* _Exercise requirements_
What is needed is an exact copy of the entries below, with the pictures left out.

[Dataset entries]
--- START ---
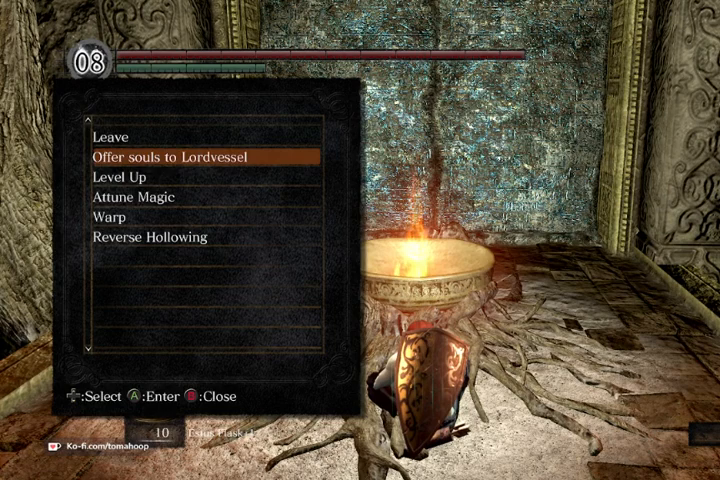
Gameplay with a controller (Xbox layout); each line is a JSON object with the inputs held at the frame after it. "events" lists button and stick changes between this image and that frame as [ms after this image, input, new state], when the widget could be followed in between.
{"buttons": [], "left_stick": "center", "right_stick": "center", "events": [[100, "DPAD_DOWN", "up"], [300, "DPAD_UP", "down"], [433, "DPAD_UP", "up"]]}
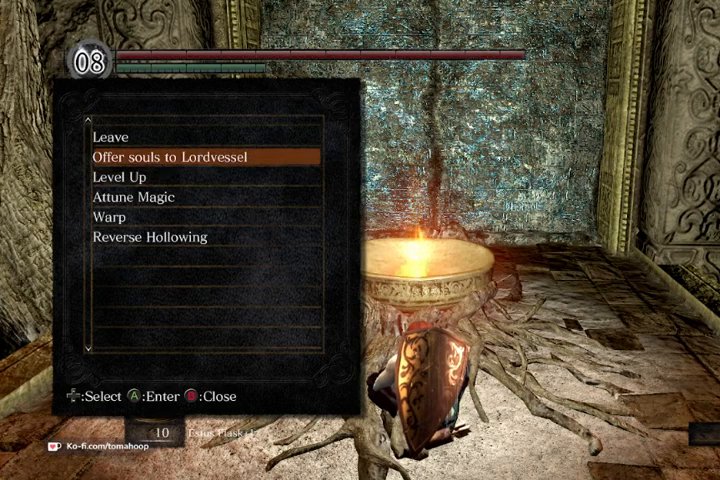
{"buttons": [], "left_stick": "center", "right_stick": "center", "events": [[333, "DPAD_DOWN", "down"], [433, "DPAD_DOWN", "up"]]}
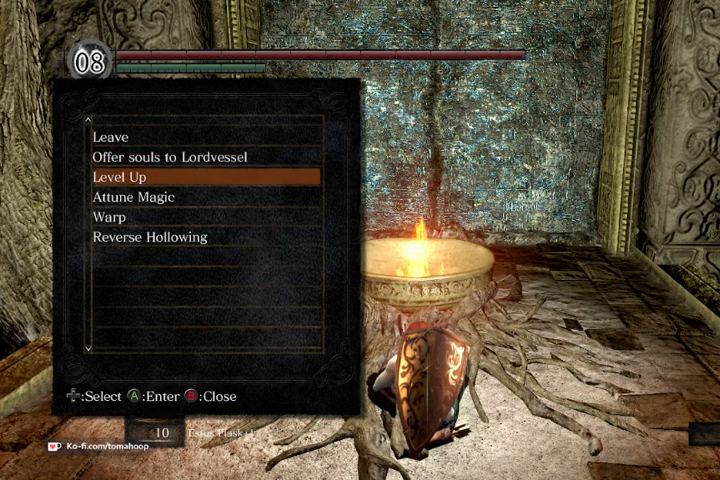
{"buttons": [], "left_stick": "center", "right_stick": "center", "events": [[33, "DPAD_DOWN", "down"], [100, "DPAD_DOWN", "up"], [233, "DPAD_DOWN", "down"], [333, "DPAD_DOWN", "up"], [367, "A", "down"], [433, "A", "up"]]}
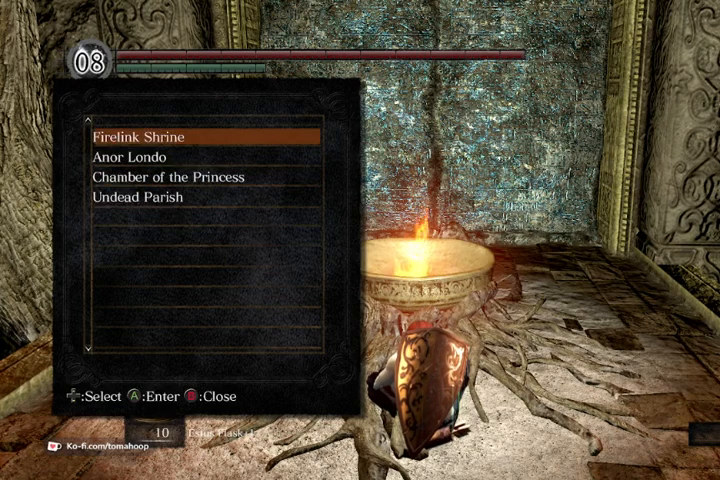
{"buttons": [], "left_stick": "center", "right_stick": "center", "events": []}
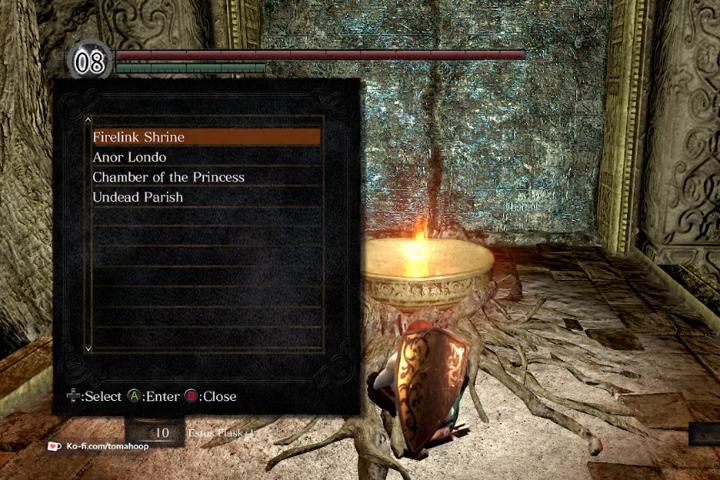
{"buttons": [], "left_stick": "center", "right_stick": "center", "events": []}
--- END ---
* _Answer for this exercise_
Gameplay with a controller (Xbox layout); each line is a JSON object with the inputs held at the frame after it. "events" lists button and stick changes between this image and that frame as [ms after this image, input, new state], when the widget could be followed in between.
{"buttons": [], "left_stick": "center", "right_stick": "center", "events": [[100, "DPAD_DOWN", "up"], [300, "DPAD_UP", "down"], [433, "DPAD_UP", "up"]]}
{"buttons": [], "left_stick": "center", "right_stick": "center", "events": [[333, "DPAD_DOWN", "down"], [433, "DPAD_DOWN", "up"]]}
{"buttons": [], "left_stick": "center", "right_stick": "center", "events": [[33, "DPAD_DOWN", "down"], [100, "DPAD_DOWN", "up"], [233, "DPAD_DOWN", "down"], [333, "DPAD_DOWN", "up"], [367, "A", "down"], [433, "A", "up"]]}
{"buttons": [], "left_stick": "center", "right_stick": "center", "events": []}
{"buttons": [], "left_stick": "center", "right_stick": "center", "events": []}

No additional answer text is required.